(Given records)

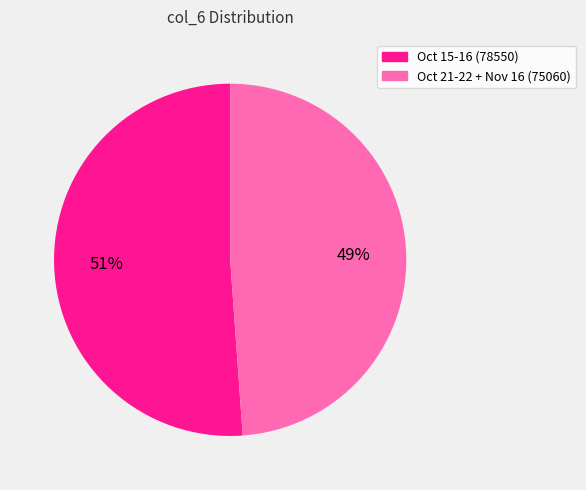

Between Oct 21-22 + Nov 16 (75060) and Oct 15-16 (78550), which is larger?

Oct 15-16 (78550)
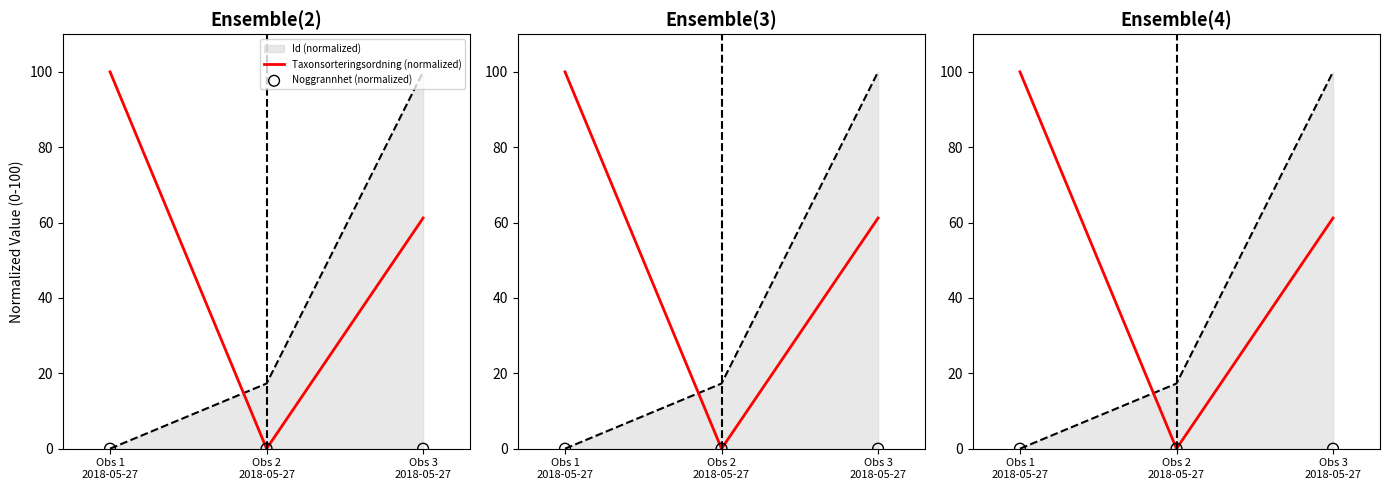

At which category is the sum across all series the highest?

Obs 1
2018-05-27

(End Given records)

_What to work on_: Copy out all of the rows above word for word, leaving out the pictures.

_Solved problem_:
Between Oct 21-22 + Nov 16 (75060) and Oct 15-16 (78550), which is larger?

Oct 15-16 (78550)

At which category is the sum across all series the highest?

Obs 1
2018-05-27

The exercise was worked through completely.